About F%$#ing Time

I do not know if this ruling will stand, but a judge in South Carolina has ruled that the states asset forfeiture programs are unconstitutional:

Asset forfeiture certainly seems unconstitutional. But we don’t have a lot of case law actually saying that. Something that began in the United States as a way to punish wrongdoers located elsewhere in the world, but whose property (usually a ship and its contents) had sailed into US jurisdiction, is now used by American law enforcement to take cash, vehicles, and whatever else they can haul away from people they think smell like weed.


So, asset forfeiture continues pretty much unabated. Fortunately, there’s been another ruling handed down that says pretty much everything about civil asset forfeiture is unconstitutional… in multiple ways. The downside is that, for now, it only affects part of one state.

A South Carolina circuit court judge in Horry County has ruled the state’s civil asset forfeiture law unconstitutional, in violation of the U.S. Constitution’s Fourth, Fifth and 14th amendments.

While the decision by 15th Circuit Court Judge Steven H. John doesn’t set precedent beyond his courtroom, it could set the table for a state appellate court to determine whether South Carolina needs to enact reforms to its law.


The decision [PDF] doesn’t pull any punches. Judge John can’t find anything he likes about the state’s forfeiture programs. First up, it’s the Eighth Amendment, which — as incorporated by South Carolina’s Constitution — forbids excessive fines. Here, the judge draws the line the Supreme Court of the United States didn’t: forfeitures without convictions makes any seizure excessive. [emphasis in the original]

This Court finds that South Carolina’s forfeiture statutes violate both the federal and South Carolina constitutional protections against excessive fines by permitting the government to seize unlimited amounts of cash and other property without regard to the proportionality of the crime that may have been committed.
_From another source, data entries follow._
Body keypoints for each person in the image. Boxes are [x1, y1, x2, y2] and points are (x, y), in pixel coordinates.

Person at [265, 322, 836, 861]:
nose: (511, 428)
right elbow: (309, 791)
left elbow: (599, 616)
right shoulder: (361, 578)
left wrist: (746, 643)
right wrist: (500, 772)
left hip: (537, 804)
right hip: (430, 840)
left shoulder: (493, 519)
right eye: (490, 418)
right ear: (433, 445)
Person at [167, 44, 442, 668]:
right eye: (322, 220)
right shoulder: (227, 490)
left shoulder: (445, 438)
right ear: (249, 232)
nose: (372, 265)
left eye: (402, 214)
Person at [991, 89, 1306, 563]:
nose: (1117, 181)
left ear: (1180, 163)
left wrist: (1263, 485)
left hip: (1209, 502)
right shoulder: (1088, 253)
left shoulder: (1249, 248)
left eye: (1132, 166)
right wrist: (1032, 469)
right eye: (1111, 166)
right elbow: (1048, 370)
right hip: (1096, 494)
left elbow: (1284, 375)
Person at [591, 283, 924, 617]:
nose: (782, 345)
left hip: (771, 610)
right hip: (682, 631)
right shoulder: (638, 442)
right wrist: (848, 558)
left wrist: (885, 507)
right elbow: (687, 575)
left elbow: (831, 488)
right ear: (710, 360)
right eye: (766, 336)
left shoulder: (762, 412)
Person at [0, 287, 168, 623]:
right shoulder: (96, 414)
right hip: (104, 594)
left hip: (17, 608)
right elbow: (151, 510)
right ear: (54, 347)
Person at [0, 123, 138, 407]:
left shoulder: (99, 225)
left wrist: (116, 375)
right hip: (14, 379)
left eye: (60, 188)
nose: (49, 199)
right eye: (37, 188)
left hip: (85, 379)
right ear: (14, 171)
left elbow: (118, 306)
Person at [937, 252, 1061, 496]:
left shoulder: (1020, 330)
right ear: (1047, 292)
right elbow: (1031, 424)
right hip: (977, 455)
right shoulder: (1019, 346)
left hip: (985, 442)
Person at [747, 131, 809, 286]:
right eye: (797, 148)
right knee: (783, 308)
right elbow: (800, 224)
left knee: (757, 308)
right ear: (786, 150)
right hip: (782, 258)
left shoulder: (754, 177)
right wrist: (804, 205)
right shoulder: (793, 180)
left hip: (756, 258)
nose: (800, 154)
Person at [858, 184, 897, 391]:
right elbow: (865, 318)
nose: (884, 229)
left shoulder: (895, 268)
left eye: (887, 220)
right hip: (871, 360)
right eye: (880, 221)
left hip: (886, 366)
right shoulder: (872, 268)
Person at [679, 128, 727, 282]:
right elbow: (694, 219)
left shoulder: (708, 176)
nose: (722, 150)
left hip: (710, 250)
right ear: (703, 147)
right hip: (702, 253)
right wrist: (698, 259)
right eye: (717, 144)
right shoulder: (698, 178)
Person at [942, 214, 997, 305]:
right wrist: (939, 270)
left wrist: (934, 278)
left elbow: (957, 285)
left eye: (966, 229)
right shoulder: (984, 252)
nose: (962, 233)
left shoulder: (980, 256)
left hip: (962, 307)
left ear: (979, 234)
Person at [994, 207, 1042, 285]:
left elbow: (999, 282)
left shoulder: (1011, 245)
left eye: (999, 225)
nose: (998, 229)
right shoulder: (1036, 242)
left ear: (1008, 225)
Indeed, they allow the government to seize unlimited amounts of cash and other property when no crime has been committed, without a criminal conviction and without proof of a crime having been committed beyond a determination of probable cause.

[S]outh Carolina’s forfeiture statutes would allow law enforcement to seize millions in assets from an individual when the maximum fine authorized by law is minimal or when no crime has been committed at all. This unfettered authorization to seize unlimited amounts of property from citizens without regard to the proportionality of the offense committed — indeed, without evidence proving that the individual committed an offense — compels this Court to find that the statutory scheme is unconstitutional and must be invalidated…


Judge John pitches a shutout. Asset forfeiture in almost any form is unconstitutional. Civil asset forfeiture in any form is unquestionably unconstitutional. Where the government chooses to take this from here will be interesting. Does it take the loss and limit the damage to this judge’s courtroom, meaning it will have to hope any forfeiture proceedings it engages in are routed around this new damage? Or does it challenge the ruling and risk having this spread across the state? If the agencies affected are greedy enough, they might just act against their own interest. And that could be good news for South Carolinians.

It’s been clear for decades that asset forfeiture amounts to little more than legalized theft, and the scale of this theft is literally larger than what actually occurs from our so called criminal element.